Job: With the first line below as the start and the line containing "there are about" as the end, copy every line between them exactly, ends included.

Saved entries:
======
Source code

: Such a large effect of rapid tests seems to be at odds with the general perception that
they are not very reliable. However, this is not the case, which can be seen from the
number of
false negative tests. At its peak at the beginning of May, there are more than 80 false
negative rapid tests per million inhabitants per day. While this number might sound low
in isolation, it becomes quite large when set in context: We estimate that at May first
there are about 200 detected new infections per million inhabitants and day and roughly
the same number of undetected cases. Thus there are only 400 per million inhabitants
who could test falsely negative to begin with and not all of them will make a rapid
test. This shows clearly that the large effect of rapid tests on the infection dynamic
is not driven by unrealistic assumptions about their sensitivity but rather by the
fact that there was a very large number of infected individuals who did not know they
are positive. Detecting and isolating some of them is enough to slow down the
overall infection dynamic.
======
Exercise result:
Source code

: Such a large effect of rapid tests seems to be at odds with the general perception that
they are not very reliable. However, this is not the case, which can be seen from the
number of
false negative tests. At its peak at the beginning of May, there are more than 80 false
negative rapid tests per million inhabitants per day. While this number might sound low
in isolation, it becomes quite large when set in context: We estimate that at May first
there are about 200 detected new infections per million inhabitants and day and roughly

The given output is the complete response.